Recorded information below:

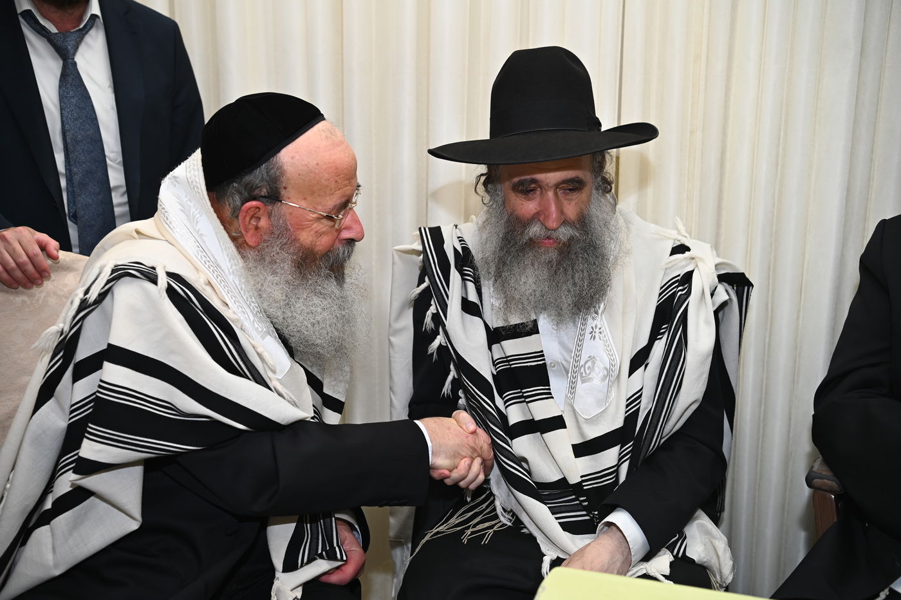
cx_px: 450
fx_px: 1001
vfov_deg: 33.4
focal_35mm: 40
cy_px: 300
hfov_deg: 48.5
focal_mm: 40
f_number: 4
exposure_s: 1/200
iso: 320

End of Recorded information.
Recorded information below:

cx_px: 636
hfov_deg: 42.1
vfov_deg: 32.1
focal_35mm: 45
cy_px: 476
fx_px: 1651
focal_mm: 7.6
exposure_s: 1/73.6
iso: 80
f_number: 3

End of Recorded information.
Recorded information below:

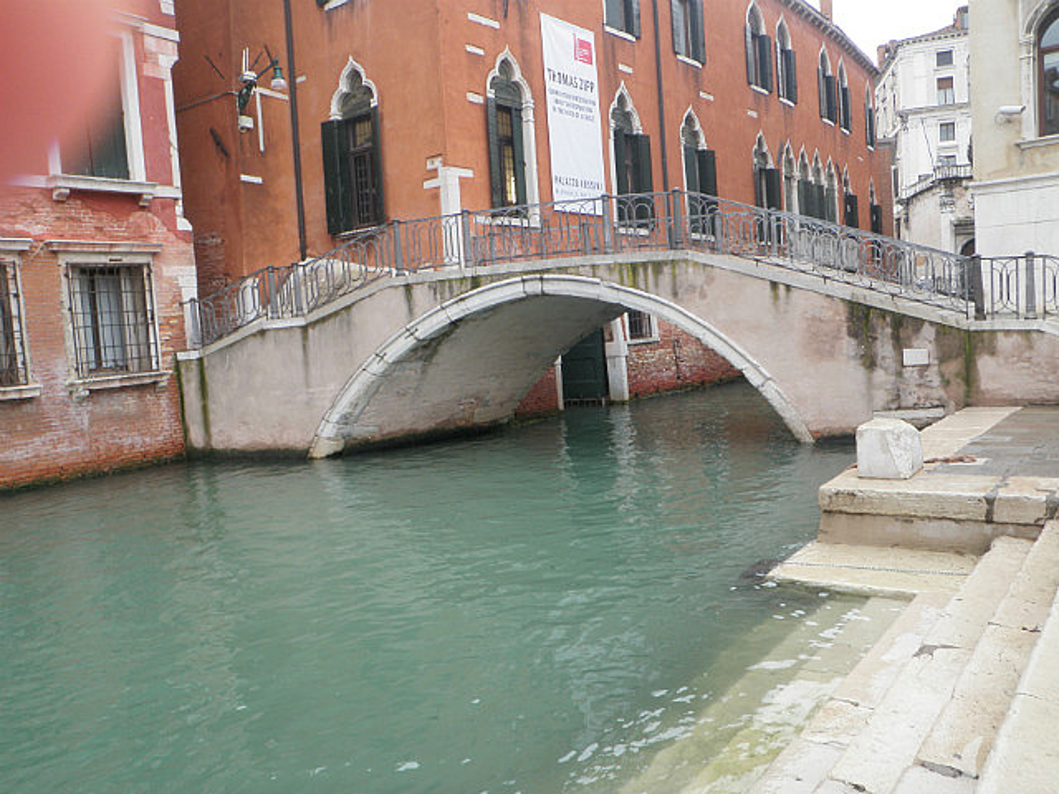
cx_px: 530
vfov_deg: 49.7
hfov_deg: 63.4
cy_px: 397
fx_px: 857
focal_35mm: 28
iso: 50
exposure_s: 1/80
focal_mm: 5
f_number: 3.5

End of Recorded information.

• Exercise objective: From the entries above, write out only the lines starting at the line that holds "vfov_deg: 49.7" and ending at the line that holds "f_number: 3.5", keeping both and matching them exactly.

• Output of the task:
vfov_deg: 49.7
hfov_deg: 63.4
cy_px: 397
fx_px: 857
focal_35mm: 28
iso: 50
exposure_s: 1/80
focal_mm: 5
f_number: 3.5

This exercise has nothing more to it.